■ SOURCE DOCUMENT:
At the National Institute of Standards and Technology (NIST), researchers have developed a novel design for light-emitting diodes (LEDs), which could help address a long-standing drawback in the efficiency of light sources.

The fin LED pixel design includes the glowing zinc oxide fin (purple), isolating dielectric material (green), and metal contact (yellow atop green). The microscopic fins, which the research team arranged into comb-like arrays, show an increase in brightness of 100 to 1,000 times over conventional submicron-sized LED designs. Image Credit: B. Nikoobakht, N. Hanacek/NIST.

The researchers illustrated the concept by using microscopic LEDs in the laboratory, realizing a drastic increase in brightness and the potential to develop laser light—all properties that could render it useful in a range of miniaturized and large-scale applications.

The NIST researchers also collaborated with researchers from the University of Maryland, Rensselaer Polytechnic Institute, and the IBM Thomas J. Watson Research Center on this study. The team has described the study in a paper published recently in the peer-reviewed journal Science Advances.

The new device exhibits about 100 to 1,000 times increase in the brightness when compared to traditional small, submicron-sized LED designs.

It’s a new architecture for making LEDs,” said NIST’s Babak Nikoobakht, who invented the new design. “We use the same materials as in conventional LEDs. The difference in ours is their shape.”

LEDs have been in existence for several years, but the creation of bright LEDs won a Nobel prize and led to a new era of lighting. But even modern LEDs have a drawback that disappoints the designers.

To some extent, supplying an LED with more electricity makes it shine very bright, but the brightness decreases soon, rendering the LED highly inefficient. Named “efficiency droop” in industrial terms, the problem prevents the use of LEDs in various potential applications, ranging from the destruction of viruses to communications technology.

Although the novel LED design prevents the drop in efficiency, at first, the team did not seek to resolve this issue. Their main objective was to make a microscopic LED for use in minuscule applications such as the lab-on-a-chip technology sought by researchers at NIST and elsewhere.

The researchers experimented with a completely new design for the part of the LED that shines: In contrast to the flat, planar design used in traditional LEDs, the team developed a light source using long, thin zinc oxide strands known as fins. (Long and thin are just relative terms—Each fin measures only around 5 μm in length, extending about one-tenth of the way across the breadth of an average strand of human hair).

Their fin array resembles a tiny comb with the ability to extend to regions as large as 1 cm or more.

We saw an opportunity in fins, as I thought their elongated shape and large side facets might be able to receive more electrical current. At first, we just wanted to measure how much the new design could take. We started increasing the current and figured we’d drive it until it burned out, but it just kept getting brighter.

■ TASK GOAL: Reproduce word for word the passage of the fin LED article that runs from "The researchers experimented" up to and including "of human hair).".

Saved data entries:
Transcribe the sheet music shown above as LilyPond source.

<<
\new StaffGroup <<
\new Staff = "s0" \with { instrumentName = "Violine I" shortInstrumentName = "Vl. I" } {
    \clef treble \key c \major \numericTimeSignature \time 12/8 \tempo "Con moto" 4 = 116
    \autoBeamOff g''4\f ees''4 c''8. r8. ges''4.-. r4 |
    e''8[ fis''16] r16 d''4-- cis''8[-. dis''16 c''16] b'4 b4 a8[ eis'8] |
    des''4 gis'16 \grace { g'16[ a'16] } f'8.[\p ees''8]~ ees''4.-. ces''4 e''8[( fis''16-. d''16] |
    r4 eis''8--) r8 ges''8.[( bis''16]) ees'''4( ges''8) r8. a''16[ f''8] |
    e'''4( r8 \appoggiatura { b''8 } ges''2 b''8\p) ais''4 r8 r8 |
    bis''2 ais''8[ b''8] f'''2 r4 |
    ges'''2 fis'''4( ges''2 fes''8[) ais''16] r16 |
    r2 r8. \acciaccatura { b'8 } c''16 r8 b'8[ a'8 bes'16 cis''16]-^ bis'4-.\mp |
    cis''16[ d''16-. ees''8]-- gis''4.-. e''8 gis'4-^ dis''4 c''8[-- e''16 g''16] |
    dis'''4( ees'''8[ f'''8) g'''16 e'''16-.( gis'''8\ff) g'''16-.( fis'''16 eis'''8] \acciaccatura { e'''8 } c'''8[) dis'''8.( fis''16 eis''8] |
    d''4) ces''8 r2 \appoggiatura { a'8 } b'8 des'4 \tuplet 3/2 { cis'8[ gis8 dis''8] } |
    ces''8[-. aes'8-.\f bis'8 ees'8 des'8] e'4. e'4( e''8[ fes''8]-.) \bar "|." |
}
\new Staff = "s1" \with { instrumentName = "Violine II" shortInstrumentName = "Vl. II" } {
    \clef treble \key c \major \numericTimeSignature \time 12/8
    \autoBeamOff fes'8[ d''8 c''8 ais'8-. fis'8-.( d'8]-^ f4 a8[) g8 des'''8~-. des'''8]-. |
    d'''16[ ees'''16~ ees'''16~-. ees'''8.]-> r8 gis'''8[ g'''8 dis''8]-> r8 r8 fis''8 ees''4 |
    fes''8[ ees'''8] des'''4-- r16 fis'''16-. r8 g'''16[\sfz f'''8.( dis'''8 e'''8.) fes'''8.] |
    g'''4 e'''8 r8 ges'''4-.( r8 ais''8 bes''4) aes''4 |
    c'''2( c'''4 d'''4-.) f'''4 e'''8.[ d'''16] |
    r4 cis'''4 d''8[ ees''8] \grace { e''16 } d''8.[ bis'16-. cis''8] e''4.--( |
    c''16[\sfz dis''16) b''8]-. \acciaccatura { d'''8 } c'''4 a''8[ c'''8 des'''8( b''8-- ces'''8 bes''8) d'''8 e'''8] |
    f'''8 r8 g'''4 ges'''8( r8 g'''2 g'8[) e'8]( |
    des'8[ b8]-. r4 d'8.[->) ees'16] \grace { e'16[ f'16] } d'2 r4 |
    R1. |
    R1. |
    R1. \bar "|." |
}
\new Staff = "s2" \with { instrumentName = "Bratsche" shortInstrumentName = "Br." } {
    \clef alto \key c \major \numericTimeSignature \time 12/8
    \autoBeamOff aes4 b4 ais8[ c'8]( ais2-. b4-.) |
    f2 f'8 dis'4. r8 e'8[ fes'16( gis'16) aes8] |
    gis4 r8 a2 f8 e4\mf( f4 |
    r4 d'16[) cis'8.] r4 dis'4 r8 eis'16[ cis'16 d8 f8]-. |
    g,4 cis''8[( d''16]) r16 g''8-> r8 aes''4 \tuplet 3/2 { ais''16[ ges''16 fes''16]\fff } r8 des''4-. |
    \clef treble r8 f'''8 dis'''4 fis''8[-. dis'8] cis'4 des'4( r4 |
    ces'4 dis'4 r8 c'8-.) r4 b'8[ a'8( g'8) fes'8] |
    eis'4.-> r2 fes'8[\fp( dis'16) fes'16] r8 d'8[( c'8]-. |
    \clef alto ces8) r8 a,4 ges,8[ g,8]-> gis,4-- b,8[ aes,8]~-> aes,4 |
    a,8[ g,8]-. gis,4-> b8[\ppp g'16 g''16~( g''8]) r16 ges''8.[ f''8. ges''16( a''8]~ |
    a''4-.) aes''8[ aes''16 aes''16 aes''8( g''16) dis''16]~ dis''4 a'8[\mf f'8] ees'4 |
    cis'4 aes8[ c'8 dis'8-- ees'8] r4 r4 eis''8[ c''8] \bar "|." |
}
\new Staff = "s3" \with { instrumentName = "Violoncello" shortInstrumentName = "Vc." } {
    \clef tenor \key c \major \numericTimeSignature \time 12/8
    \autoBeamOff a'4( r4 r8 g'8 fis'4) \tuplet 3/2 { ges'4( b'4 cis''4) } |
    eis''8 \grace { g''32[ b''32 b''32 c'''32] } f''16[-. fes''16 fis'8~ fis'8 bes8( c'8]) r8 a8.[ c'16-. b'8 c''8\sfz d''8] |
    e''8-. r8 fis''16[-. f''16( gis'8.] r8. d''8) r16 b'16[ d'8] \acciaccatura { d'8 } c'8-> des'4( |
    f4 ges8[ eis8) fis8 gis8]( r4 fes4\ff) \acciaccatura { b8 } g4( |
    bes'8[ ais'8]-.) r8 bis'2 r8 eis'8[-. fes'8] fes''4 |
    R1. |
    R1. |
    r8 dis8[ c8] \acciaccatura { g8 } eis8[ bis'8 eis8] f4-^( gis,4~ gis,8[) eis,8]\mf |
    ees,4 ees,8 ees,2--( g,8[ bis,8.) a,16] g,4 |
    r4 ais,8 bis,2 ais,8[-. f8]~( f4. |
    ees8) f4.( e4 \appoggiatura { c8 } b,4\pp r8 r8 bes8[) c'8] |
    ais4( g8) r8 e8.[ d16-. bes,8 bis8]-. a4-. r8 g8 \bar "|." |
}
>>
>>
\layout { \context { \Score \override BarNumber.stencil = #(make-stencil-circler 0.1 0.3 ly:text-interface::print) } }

■ TASK RESULT:
The researchers experimented with a completely new design for the part of the LED that shines: In contrast to the flat, planar design used in traditional LEDs, the team developed a light source using long, thin zinc oxide strands known as fins. (Long and thin are just relative terms—Each fin measures only around 5 μm in length, extending about one-tenth of the way across the breadth of an average strand of human hair).